**課題の指示:**
舞台『ダッドシューズ』の観劇記録によると、筆者が観劇した日に見学に来ていたメンバーは誰と誰か。

観劇記録:観たら横原悠毅のことが大好きになってしまう舞台『ダッドシューズ』

観劇して間もない今の感情を残しておきたくて筆を執った。毎度のことになるが、これは観劇後を前提としたネタバレ満載のブログなので、これから観劇を控えている人は気を付けてほしい。千秋楽後に投稿することも考えたけれど、私は今書きたいから仕方がない。諦めてほしい。

 

さて、というわけで今回はIMPACTors横原悠毅の初単独主演(おめでとう)舞台『ダッドシューズ』を観てきた。出演舞台を見に行くのは(歌舞伎は除く)これが3作目になる。思ったよりも私は横原くんのことが好きなのかもしれない。好きだが。うっかりこの舞台でもっと大好きになってしまったが。
先に本編に関係のない話をしておくと、私が観劇した日にはメンバーの影山拓也・椿泰我が仲良く見学に来ていた。なんの因果か見学席がかなり近かったので、今年に入ってから(これが何を意味するかは、察してほしい)の生存確認が3ぱくたーず分済んだことになる。普通に助かる。
横原くんひとりで出てくるトリプルカーテンコール(曰く、長く喋るところではないが勝手に喋っているらしい)で紹介があったり、オタクが挙手させられたり、そんでもって何度か「元気そうでしたよ」と言ったりと、座長・横原悠毅が座長権限でPINKyを安心させる時間を作ってくれたように感じて、おまえ本当にそういうところだぞ……と思った。ちなみに開演直前、見学席に現れた2人の姿に、私の2つ隣にいた影山担らしきお姉さんが「集中できない……!」と震えていた。それは本当にそうだと思う。帰り転ばなかったか心配である。

ここからは本編の感想なので、ネタバレを踏みたくない人は読み進めないことをお勧めする。まずは一応、公式のあらすじを引用しておく。

若木翔”は、ダンスチーム「インビジブル」の一員として、日々練習に励むダンサー。
インビシブルはダンスチーム日本一を競うダンスリーグ『ダンスエモーションリーグ』への出場を目指すかたわら、フラッシュモブでチームの活動費を稼いでいた。

だがある日、若木はチームとの一件からダンサーを辞めようと、愛用のシューズを公園のゴミ箱に捨ててしまう。

しかし、ストリートミュージシャン”姫川舞美”の歌を聴き、もう一度挑戦しようと奮起。
シューズを取りに帰るも、すでにシューズは撤去されていた…

途方にくれ、ダイナーで飲み明かす若木
見かねたダイナーのマスター“飯島史奈”は、店に長い間置き忘れられた1足のシューズを渡す。

それは、ちょっとダサいシューズ…『ダッドシューズ』だった。

背に腹は変えられないと、“父親が休日に履くようなデザイン”の“ダッドシューズ”を履き、練習する若木
すると、どこからかダンスのアドバイスを送る声が…声の先には“マル”と名乗る男がいた。

**演習データ:**
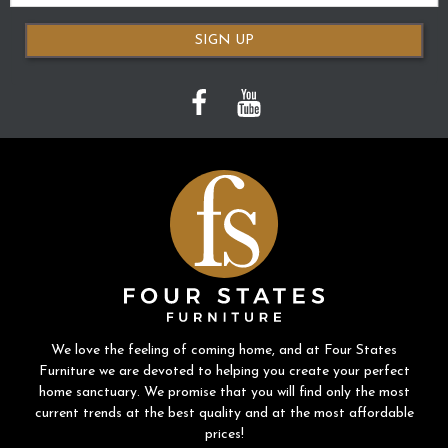
SIGN UP
We love the feeling of coming home, and at Four States
Furniture we are devoted to helping you create your perfect
home sanctuary. We promise that you will find only the most
current trends at the best quality and at the most affordable
prices!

**解答欄:**
影山拓也と椿泰我。